WASHINGTON (CN) – Two wildlife groups can defend protections for captive herds of endangered antelope against a challenge by breeders, a federal judge ruled.
Friends of the Animals and Defenders of Wildlife both have “informational standing” under Section 10 of the Endangered Species Act to intervene in a series of suits brought by organizations representing ranchers who breed three species of endangered antelope for trophy hunting.
The breeders previously took aim at the endangered classification of captive-bred herds of the Scimitar-Horned Oryx, Addax and Dama Gazelle by the U.S. Fish and Wildlife Service.
To placate ranchers, the agency had included a blanket captive-bred exemption for activities that were prohibited by the listing decision.
But Friends of the Animals and Defenders of Wildlife successfully challenged the captive-breeding exemption in 2009 when the D.C. Circuit found that the ESA required case-by-case permitting of otherwise prohibited activities for captive-bred antelopes.
The breeders reacted by challenging the original listing.

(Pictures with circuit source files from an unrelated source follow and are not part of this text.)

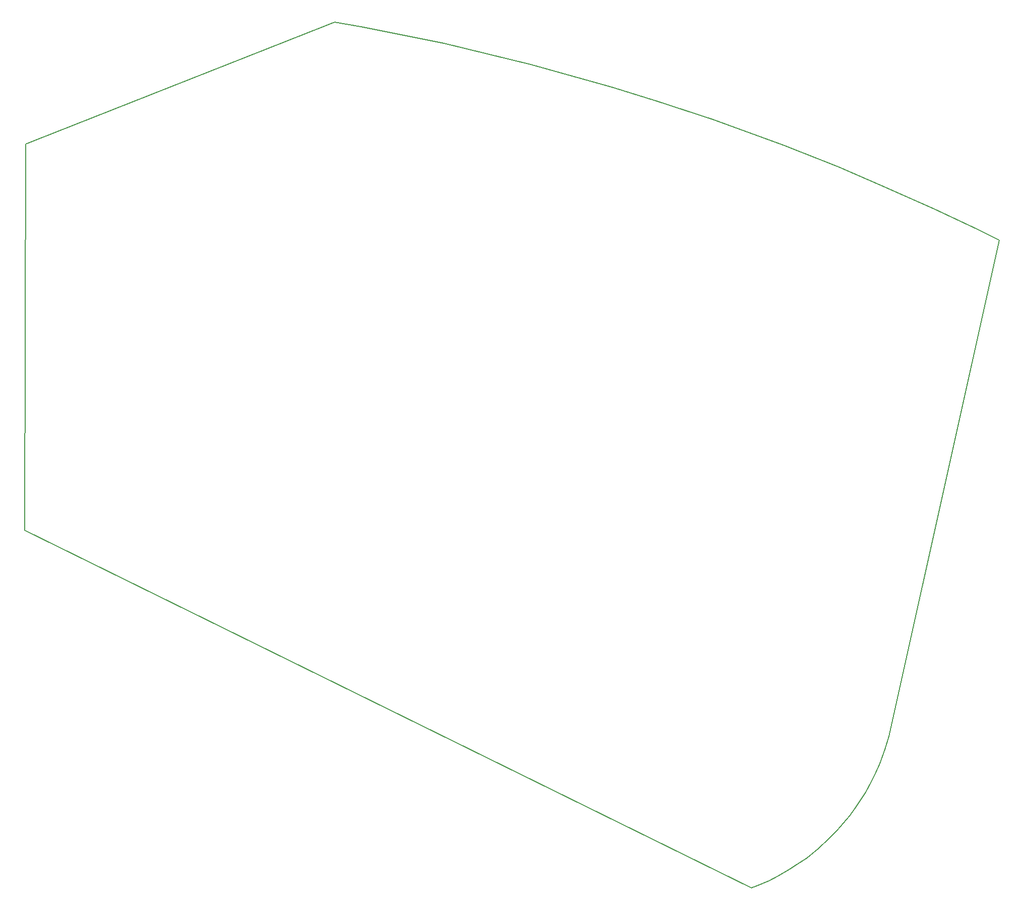
<source format=gbr>
G04 #@! TF.GenerationSoftware,KiCad,Pcbnew,(5.0.2)-1*
G04 #@! TF.CreationDate,2019-01-24T16:51:55+08:00*
G04 #@! TF.ProjectId,52Te_Rev,35325465-5f52-4657-962e-6b696361645f,rev?*
G04 #@! TF.SameCoordinates,Original*
G04 #@! TF.FileFunction,Profile,NP*
%FSLAX46Y46*%
G04 Gerber Fmt 4.6, Leading zero omitted, Abs format (unit mm)*
G04 Created by KiCad (PCBNEW (5.0.2)-1) date 24/01/2019 16:51:55*
%MOMM*%
%LPD*%
G01*
G04 APERTURE LIST*
%ADD10C,0.150000*%
G04 APERTURE END LIST*
D10*
X202440000Y-87280000D02*
X150550000Y-107760000D01*
X206880000Y-88050000D02*
X202440000Y-87280000D01*
X220810000Y-90850000D02*
X206880000Y-88050000D01*
X235370000Y-94380000D02*
X220810000Y-90850000D01*
X249040000Y-98220000D02*
X235370000Y-94380000D01*
X256680000Y-100600000D02*
X249040000Y-98220000D01*
X265980000Y-103650000D02*
X256680000Y-100600000D01*
X277770000Y-107960000D02*
X265980000Y-103650000D01*
X287060000Y-111570000D02*
X277770000Y-107960000D01*
X294270000Y-114720000D02*
X287060000Y-111570000D01*
X303180000Y-118650000D02*
X294270000Y-114720000D01*
X310390000Y-122060000D02*
X303180000Y-118650000D01*
X314100000Y-123910000D02*
X310390000Y-122060000D01*
X295580000Y-207310000D02*
X314100000Y-123910000D01*
X295270000Y-208420000D02*
X295580000Y-207310000D01*
X294920000Y-209530000D02*
X295270000Y-208420000D01*
X294030000Y-211940000D02*
X294920000Y-209530000D01*
X293280000Y-213640000D02*
X294030000Y-211940000D01*
X292610000Y-214990000D02*
X293280000Y-213640000D01*
X291680000Y-216730000D02*
X292610000Y-214990000D01*
X289830000Y-219540000D02*
X291680000Y-216730000D01*
X288960000Y-220740000D02*
X289830000Y-219540000D01*
X286910000Y-223160000D02*
X288960000Y-220740000D01*
X285530000Y-224560000D02*
X286910000Y-223160000D01*
X283760000Y-226180000D02*
X285530000Y-224560000D01*
X281760000Y-227810000D02*
X283760000Y-226180000D01*
X279950000Y-229050000D02*
X281760000Y-227810000D01*
X278930000Y-229710000D02*
X279950000Y-229050000D01*
X276880000Y-230890000D02*
X278930000Y-229710000D01*
X275400000Y-231630000D02*
X276880000Y-230890000D01*
X273410000Y-232480000D02*
X275400000Y-231630000D01*
X272480000Y-232830000D02*
X273410000Y-232480000D01*
X150410000Y-172700000D02*
X272480000Y-232830000D01*
X150550000Y-107760000D02*
X150410000Y-172700000D01*
M02*

</source>
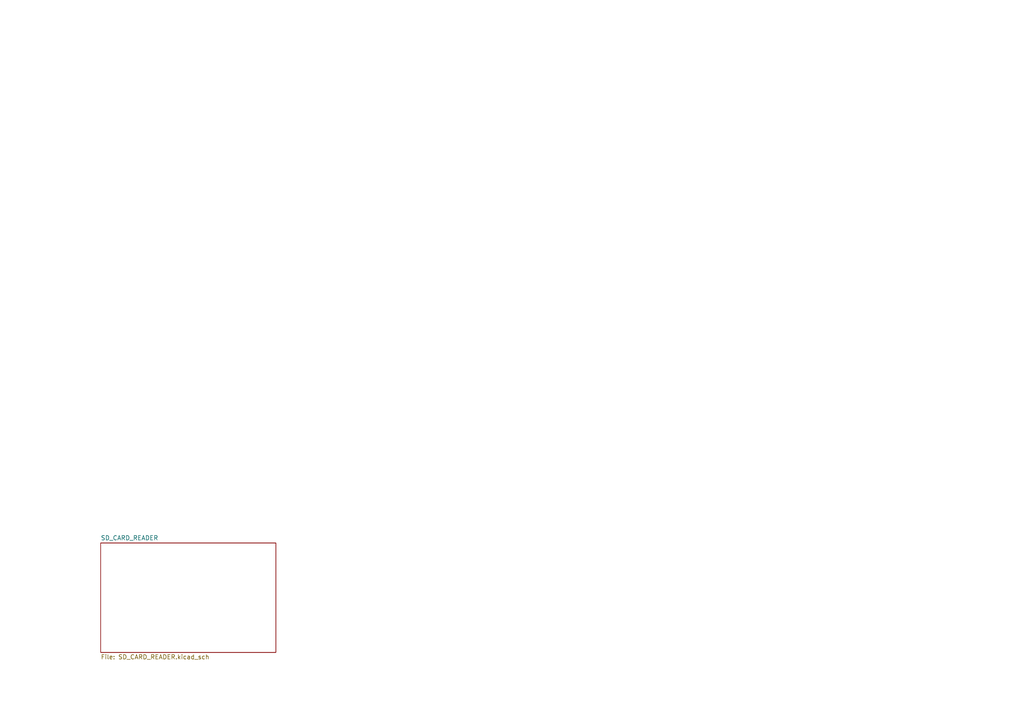
<source format=kicad_sch>
(kicad_sch
	(version 20231120)
	(generator "eeschema")
	(generator_version "8.0")
	(uuid "741ea02a-6ce8-439b-9a64-886027937b91")
	(paper "A4")
	(lib_symbols)
	(sheet
		(at 29.21 157.48)
		(size 50.8 31.75)
		(fields_autoplaced yes)
		(stroke
			(width 0.1524)
			(type solid)
		)
		(fill
			(color 0 0 0 0.0000)
		)
		(uuid "09a4d06e-2be5-4b00-9856-747a27f6e351")
		(property "Sheetname" "SD_CARD_READER"
			(at 29.21 156.7684 0)
			(effects
				(font
					(size 1.27 1.27)
				)
				(justify left bottom)
			)
		)
		(property "Sheetfile" "SD_CARD_READER.kicad_sch"
			(at 29.21 189.8146 0)
			(effects
				(font
					(size 1.27 1.27)
				)
				(justify left top)
			)
		)
		(instances
			(project "PCB_SOLEX_LOG"
				(path "/741ea02a-6ce8-439b-9a64-886027937b91"
					(page "2")
				)
			)
		)
	)
	(sheet_instances
		(path "/"
			(page "1")
		)
	)
)

</source>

Four conservation groups had tried to intervene in the suits, but U.S. District Judge Beryl Howell found that two, the Humane Society of the United States and Born Free USA, failed to show that there was an “imminence of injury” to their members.
The antelope breeders argued that none of the conservation groups had standing to intervene because their suit concerned flaws in the original listing decision, not the appellate decision that overturned the captive-bred exemptions rule.
Claiming that the breeders hoped to circumvent the requirement to obtain prior agency consent for prohibited activities concerning the protected antelope, the would-be intervenors said this was a distinction without a difference.
If the breeders do not seek consent, the organizations say they will be in the dark about the conservation activities that are essential to the missions of their organizations.
Howell noted two instances of precedent in which the argument about critical information afforded standing to would-be intervenors.
The D.C. Circuit also supported this conclusion with the 2011 decision in ASPCA v. Feld Entertainment Inc., which held that “a denial of access to information can work an ‘injury in fact’ for standing purposes, at least where a statute (on the claimants’ reading) requires that the information ‘be publicly disclosed’ and there ‘is no reason to doubt their claim that the information would help them.'” (Internal citations from Ethyl Corp. v. EPA and FEC v. Akins.)
Howell also found that the two groups could intervene based on concern that the agency would not be able to sufficiently represent their more narrow interests in the listing status of the species.
“While the interests of FOA and DOW as defendant-intervenors are clearly aligned with the federal defendants in this action, they have a legitimate basis for concern over the adequacy of the representation of their interests, in view of the prior lengthy litigation by these proposed intervenors against the FWS and the necessity of a court order to force the FWS to remove the captive-bred exemption,” she wrote.